Presented By O'Reilly and Cloudera
December 5-6, 2016: Training
December 6–8, 2016: Tutorials & Conference

Crawling and tracking millions of ecommerce products at scale

Qiaoliang Xiang (ShopBack)
2:35pm–3:15pm Thursday, December 8, 2016
Hadoop use cases
Location: 328/329 Level: Beginner
Tags: ecommerce

Prerequisite Knowledge

  • A basic understanding of ecommerce product catalogs, Hadoop, and Python

What you'll learn

  • Understand how to deal with heterogeneous product data, how to implement flexible and robust systems, and how to scale systems using Hadoop-related tools


ShopBack is Southeast Asia’s largest and fastest growing online loyalty platform, which aims to redefine the ecommerce market in Southeast Asia. It works closely with more than 500 online merchants (e.g., Taobao, Lazada, and Groupon) to promote their products and helps customers find best deals across multiple merchants. Customers are then redirected to partners’ websites to make purchases and get cash rebates.

To make it convenient for customers to search and compare products at Shopback, Shopback must crawl and manage a huge number of products from top merchants’ websites, estimated at about 25 million. Product structures are essentially heterogeneous across multiple merchants, differing in many aspects, such as category trees, attribute definitions, attribute values, and product descriptions. However, a smooth customer experience requires products information to be accurate, consistent, and up to date.

To address the above data problem, Shopback built an ecommerce product catalog management system.

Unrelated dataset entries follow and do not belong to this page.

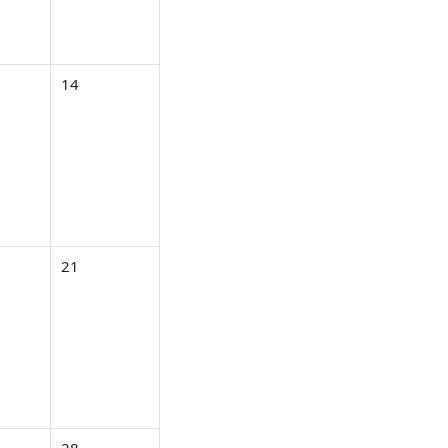
6月 12日
し 2026年 06月 13日
イベントなし 2026年 06月 14日
14
6月 19日
し 2026年 06月 20日
イベントなし 2026年 06月 21日
21
6月 26日
し 2026年 06月 27日
イベントなし 2026年 06月 28日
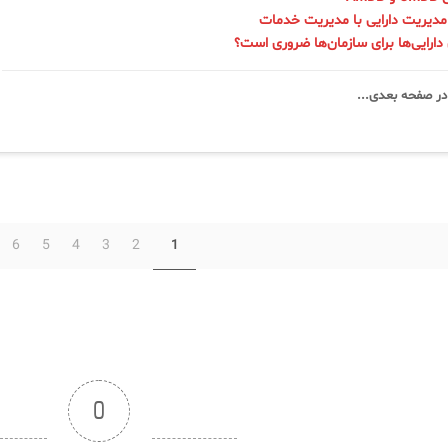
مدیریت دارایی با مدیریت خدمات
 دارایی‌ها برای سازمان‌ها ضروری است؟
در صفحه‌ بعدی...
6
5
4
3
2
1
0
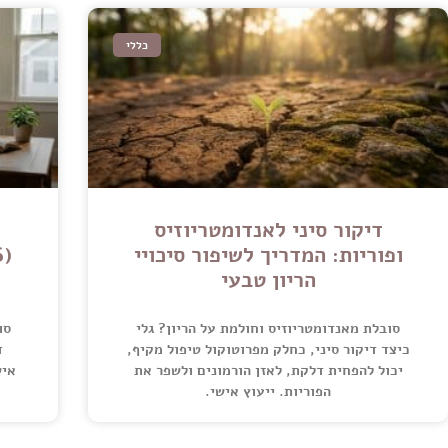
כללי
דיקור סיני לאנדומטריוזיס
ופוריות: המדריך לשיפור סיכויי
הריון טבעי
סובלת מאנדומטריוזיס וחולמת על הריון? גלי
כיצד דיקור סיני, כחלק מפרוטוקול טיפול מקיף,
ד
יכול להפחית דלקת, לאזן הורמונים ולשפר את
איש
הפוריות. ייעוץ אישי.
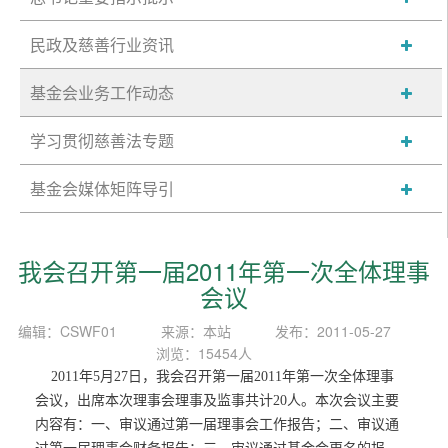
民政及慈善行业资讯
基金会业务工作动态
学习贯彻慈善法专题
基金会媒体矩阵导引
我会召开第一届2011年第一次全体理事
会议
编辑：CSWF01
来源：本站
发布：2011-05-27
浏览：15454人
2011
年
5
月
27
日，我会召开第一届
2011
年第一次全体理事
会议，出席本次理事会理事及监事共计
20
人。本次会议主要
内容有：一、审议通过第一届理事会工作报告；二、审议通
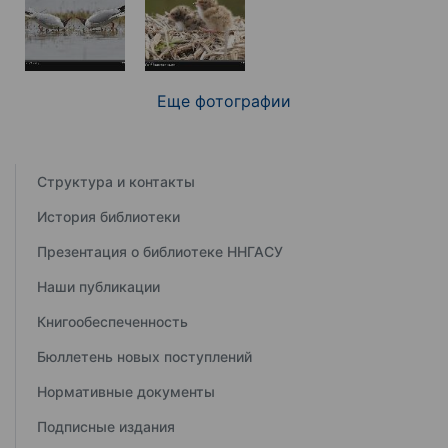
Еще фотографии
Структура и контакты
История библиотеки
Презентация о библиотеке ННГАСУ
Наши публикации
Книгообеспеченность
Бюллетень новых поступлений
Нормативные документы
Подписные издания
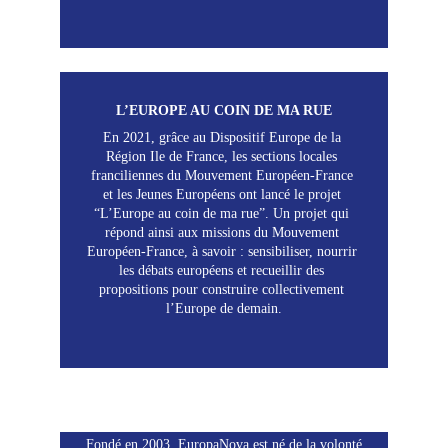
L’EUROPE AU COIN DE MA RUE
En 2021, grâce au Dispositif Europe de la 
Région Ile de France, les sections locales 
franciliennes du Mouvement Européen-France 
et les Jeunes Européens ont lancé le projet 
“L’Europe au coin de ma rue”. Un projet qui 
répond ainsi aux missions du Mouvement 
Européen-France, à savoir : sensibiliser, nourrir 
les débats européens et recueillir des 
propositions pour construire collectivement 
l’Europe de demain.
EUROPANOVA
Fondé en 2003, EuropaNova est né de la volonté 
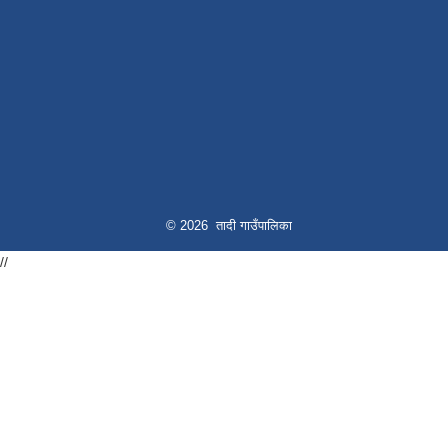
© 2026 तादी गाउँपालिका
//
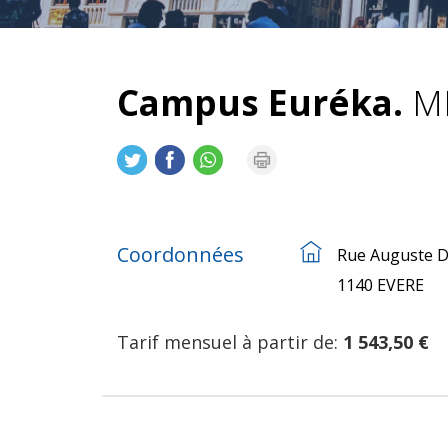
Campus Euréka.
MR
Coordonnées
Rue Auguste D
1140 EVERE
Tarif mensuel à partir de:
1 543,50 €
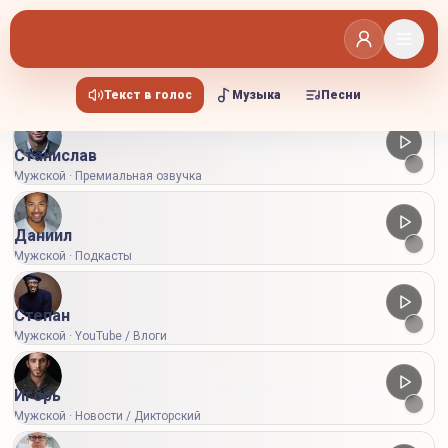
Выберите голос
Мужские
Женские
Текст в голос
Музыка
Песни
Станислав
Стандартная
Продвинутая
Мужской · Премиальная озвучка
Настройки
Даниил
Мужской · Подкасты
Степан
Мужской · YouTube / Влоги
Здесь появятся сгенерированные аудио
Игорь
Мужской · Новости / Дикторский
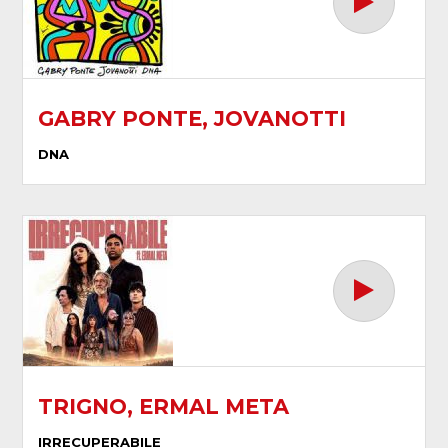
GABRY PONTE, JOVANOTTI
DNA
TRIGNO, ERMAL META
IRRECUPERABILE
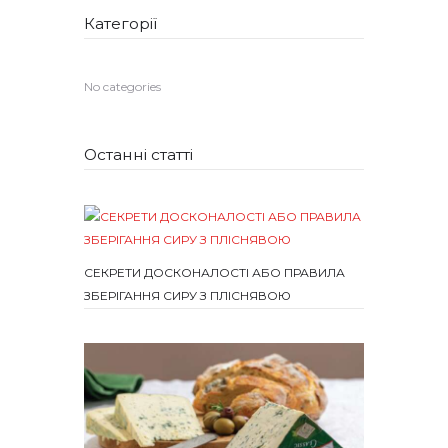
Категорії
No categories
Останні статті
СЕКРЕТИ ДОСКОНАЛОСТІ АБО ПРАВИЛА
ЗБЕРІГАННЯ СИРУ З ПЛІСНЯВОЮ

Shopback conducted a modularized design to make sure the system is flexible, scalable, and extensible and broke down the system into components such as crawling, parsing, storing, mapping, and tracking. Each component runs independently and communicates with the others via message queues (i.e., Apache Kafka).

In the real world, product information changes from time to time, so Shopback’s database needs to be updated frequently to present timely information. A naive (brute force) approach would recrawl all products regularly. However, this is time and resource intensive. Based on the observations that not all products are changed daily nor are they equally important, a cost-effective tracking strategy was implemented.

Qiaoliang Xiang walks you through how to crawl and update products, how to scale it using big data tools, and how to design a modularized system.

Topics include:

  • How to crawl all known products and discover new products at scale
  • How to parse product pages efficiently
  • How to store heterogeneous products in a unified way
  • How to map heterogeneous product structures to a consistent structure
  • How to track product changes in a cost-effective way
Photo of Qiaoliang Xiang

Qiaoliang Xiang


Qiaoliang Xiang is currently the head of data science at ShopBack, where he focuses on setting up big data infrastructure to store and process data, building data pipelines to provide clean, accurate, and consistent data, creating self-service reporting tools to satisfy other teams’ data requests, and developing data science products to serve customers better. Previously, he was a data scientist at Lazada working on product attribute extraction, a data engineer at Visa analyzing financial transactions, and a research assistant at NUS and NTU focusing on information retrieval, machine learning, and natural language processing. Qiaoliang holds a MEng from Nanyang Technological University, Singapore.